The discrepancies with DEP's Marcellus Shale data have caused headaches for Senate and House staff members who have been trying to make accurate projections about how much revenue an impact fee on wells might generate for local governments, the newspaper reported Sunday.

"There has been a frustration over the last six or seven months that DEP does not have information that is always beyond reproach," said Drew Crompton, chief of staff to Senate President Pro Tem Joe Scarnati, R-Jefferson.

Crompton, who has tried to make sense of DEP's data as the Senate began crafting an impact fee bill last year, said the information problems are so befuddling that it helped delay approval of the bill. Legislators simply haven't been able to get accurate projections on the financial impact.

"Every time I think I've got something locked down, it changes," said Crompton, who discovered the same data issues that the Post-Gazette did.

The paper reported that the data problems span both the Ed Rendell and Tom Corbett administrations.
Data collection and reporting errors were "something identified through the transition period in the first few months" of Corbett's term as governor in early 2011, said DEP spokesman Kevin Sunday. "And it's one we hope to clear up and get more consistent at."

"We acknowledge that there are issues in both how the data is presented and how it's coming in," Sunday told the paper.

Vast stores of natural gas in the Marcellus Shale formation under Ohio, Pennsylvania, New York and West Virginia have set off a rush to grab leases and secure permits to drill using the extraction technique called hydraulic fracturing, or fracking.

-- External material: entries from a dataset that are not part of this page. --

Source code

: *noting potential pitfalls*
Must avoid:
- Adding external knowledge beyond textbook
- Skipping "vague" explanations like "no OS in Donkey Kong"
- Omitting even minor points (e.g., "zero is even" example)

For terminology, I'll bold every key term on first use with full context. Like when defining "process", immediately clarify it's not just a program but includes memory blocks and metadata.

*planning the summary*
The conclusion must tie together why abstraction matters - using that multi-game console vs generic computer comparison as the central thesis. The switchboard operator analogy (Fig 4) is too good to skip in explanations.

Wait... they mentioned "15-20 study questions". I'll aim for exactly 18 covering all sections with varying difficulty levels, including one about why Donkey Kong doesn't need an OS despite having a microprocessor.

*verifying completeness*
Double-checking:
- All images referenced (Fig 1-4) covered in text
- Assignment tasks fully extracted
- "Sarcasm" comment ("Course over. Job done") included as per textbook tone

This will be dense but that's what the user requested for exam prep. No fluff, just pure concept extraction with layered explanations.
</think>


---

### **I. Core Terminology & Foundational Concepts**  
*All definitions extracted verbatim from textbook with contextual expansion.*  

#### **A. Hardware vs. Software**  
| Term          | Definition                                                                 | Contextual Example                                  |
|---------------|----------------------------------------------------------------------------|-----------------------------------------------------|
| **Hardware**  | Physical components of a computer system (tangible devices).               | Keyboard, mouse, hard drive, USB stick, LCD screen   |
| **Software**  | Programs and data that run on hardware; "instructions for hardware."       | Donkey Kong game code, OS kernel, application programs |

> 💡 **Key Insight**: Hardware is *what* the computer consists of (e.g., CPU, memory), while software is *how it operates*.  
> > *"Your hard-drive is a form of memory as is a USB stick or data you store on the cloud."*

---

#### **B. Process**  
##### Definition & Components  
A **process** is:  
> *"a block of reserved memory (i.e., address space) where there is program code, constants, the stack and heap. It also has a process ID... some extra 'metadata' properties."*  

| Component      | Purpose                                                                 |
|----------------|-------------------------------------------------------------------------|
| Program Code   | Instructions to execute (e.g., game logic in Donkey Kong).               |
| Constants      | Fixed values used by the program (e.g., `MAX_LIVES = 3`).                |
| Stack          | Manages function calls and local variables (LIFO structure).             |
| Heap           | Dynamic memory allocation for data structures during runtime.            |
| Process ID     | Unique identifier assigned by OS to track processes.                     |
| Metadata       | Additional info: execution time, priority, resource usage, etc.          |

Fracking involves the high-pressure injection of millions of gallons of water, along with sand and chemical additives, to liberate gas from the earth. Environmental advocates have complained about fracking's effects on drinking water, while the industry insists the practice is safe.

The DEP says that since 2007 there have been about 4,200 wells drilled in Pennsylvania, so the 495 missing wells is about a 12 percent error rate on data that are widely quoted by politicians, environmentalists and the industry.

"That's a significant error rate," said Bruce Stauffer, vice president of geographIT, a Lancaster-based company that provides geographic information services to industry and governments.
His company also ran into the same problem with the DEP's data when last year it began putting together Marcellus monitor, the company's interactive mapping tool that it sells to companies and governments.

"It's obvious DEP's data isn't clear and accurate," Stauffer said. "Why? I don't know. And I don't think they have the answers."